Psychologist Adam Borland, PsyD, talks about how light therapy works and how to use it at home.

What is light therapy?

Also known as phototherapy or bright light therapy, light therapy can be used to treat SAD and other diseases with artificial light. To use light therapy, you need to sit or work near a light therapy box for about 30 minutes.

“Especially in winter our body reacts to the gray, cold weather and the lack of natural sunlight,” says Dr. Borland. “Light therapy compensates for the lack of exposure that we get from natural sunlight.”

Types of light therapy

While most light boxes or other light therapy devices use full spectrum fluorescent light, there are also several types of light therapy that can provide benefits beyond treating SAD.

  1. Red. While more research is needed to see if red light therapy is effective at treating wounds, ulcers, and pain, there is some promise that it will help with fading scars and improving hair growth.
  2. Blue. In addition to helping people with SAD and depression, blue light can help with sun damage and acne as well.
  3. Green. Research shows that green light can be beneficial in migraine sufferers.

Benefits of light therapy

Helps with SAD

About 5% of adults in the United States have SAD, which tends to start in young adulthood. About 75% of people with seasonal affective disorder are women.

When you have SAD, you may experience some of the following symptoms:

  • Sadness.
  • Anxiety.
  • Weight gain.
  • Lack of energy.
  • Difficulty concentrating.
  • Irritability.

In order to increase your alertness, mood, energy and concentration most effectively and for the longest, regular use of light therapy is important. Research shows that light therapy is considered to be the best treatment for SAD.

Helps with depression

Research shows that light therapy can improve depression by helping your circadian rhythm and balancing serotonin levels.

One study shows that light therapy, both alone and with fluoxetine, an antidepressant, was effective in improving symptoms of depression.

Helps with sleep disorders

If you suffer from insomnia or circadian rhythm sleep disorders, research shows that using light therapy can help by positively affecting the levels of melatonin and serotonin in your brain.

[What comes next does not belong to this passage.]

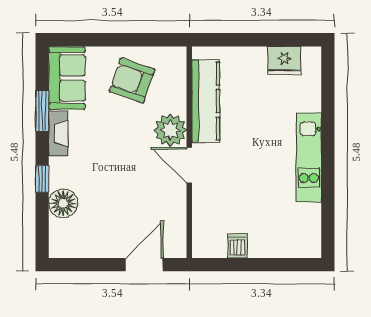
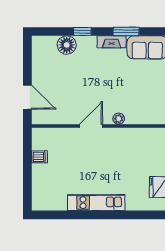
armchair: (132, 80) -> (146, 89), removed
kitchen counter: (206, 101) -> (132, 137), removed
plant: (170, 130) -> (119, 119), width x0.53, depth x0.53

It can also help you set up and stick to an ideal sleep schedule.

Supports the effectiveness of antidepressants

If you are taking an antidepressant, remember to use light therapy in combination with your medication.

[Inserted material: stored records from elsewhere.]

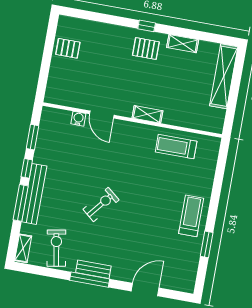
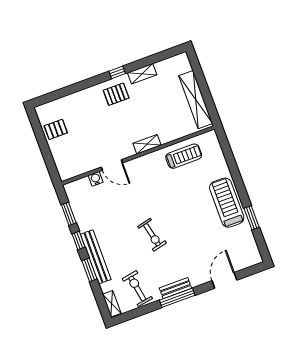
window: (147, 26) -> (117, 72), moved
shelving: (224, 76) -> (196, 100), moved
treadmill: (176, 147) -> (184, 156), turned 180
window: (21, 203) -> (89, 270), width x0.69
exercise bike: (101, 205) -> (152, 235), turned 128
treadmill: (191, 216) -> (227, 203), width x1.37, depth x1.38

“It helps balance and activate the serotonin in our brain,” says Dr. Borland. “So if someone is on medication and doing talk therapy, all of these things can certainly improve their mood.”

How to use light therapy

Although there are light therapy options like dawn stimulators and natural spectrum lightbulbs, the use of a light box (a flat panel device that uses full spectrum fluorescent light) is the most common in treating SAD.

If you’re interested in a lightbox, there are plenty of affordable options out there. But Dr. Borland says you should do your homework and look for one that provides 2,500 to 10,000 lux of output (a way to measure light brightness).

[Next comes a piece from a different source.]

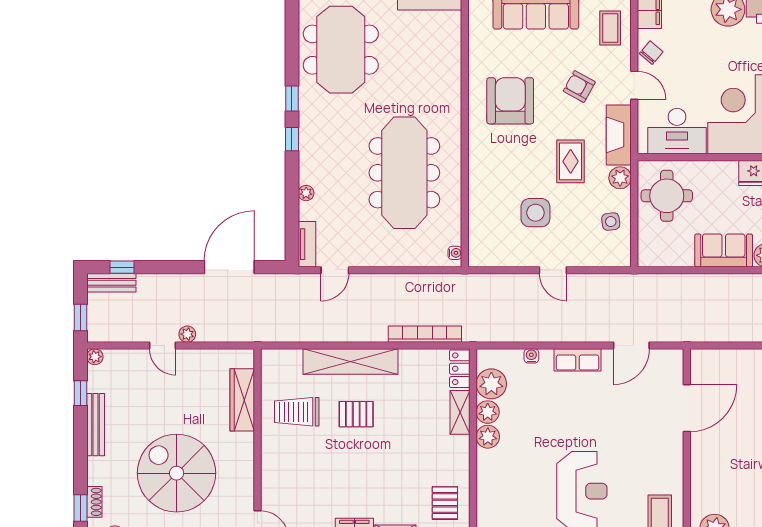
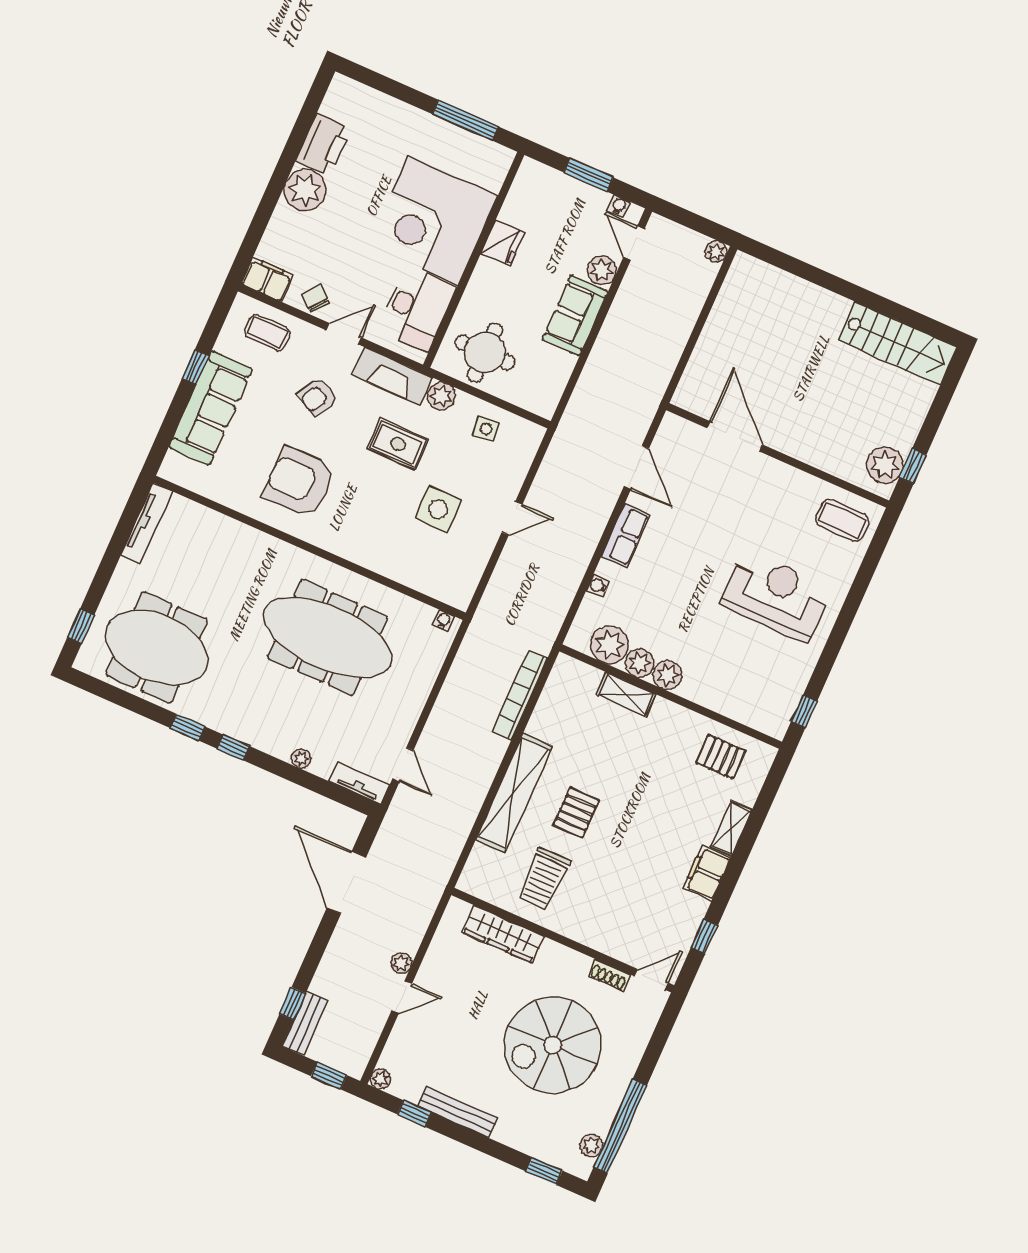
locker: (460, 369) -> (577, 673), removed
shoe rack: (94, 502) -> (609, 975), moved, turned 180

Here’s the best way to use your lightbox:

  • Use a timer. Dr. Borland says the time it takes to use your light box will vary from person to person, but most people tend to use it for 30 minutes a day. “The nice thing is that most light boxes have a timer,” he says.
  • Use it in the morning. Try to use it as early as possible in the day, says Dr. Borland. Use at night can have negative effects.
  • Don’t look straight into the light. Place your lightbox on the side of your desk or table. “Only use it as a passive light source and don’t look directly into it,” says Dr. Borland.

Dr. Borland cautions you not to speak to your doctor before starting light therapy. It may not be the best option for people with vision problems, people taking certain medications like anti-inflammatories or antibiotics, people who are photosensitive, and people with bipolar disorder.

Headache, blurred vision, fatigue, and eye strain may also occur when using light therapy. If symptoms worsen, call your doctor.

But with its affordable price and small, practical size, using a light box can be beneficial.

“Be open-minded,” says Dr. Borland. “This is something that can be used in addition to medication, talk therapy, exercise, and socializing – all those things that are important in life.”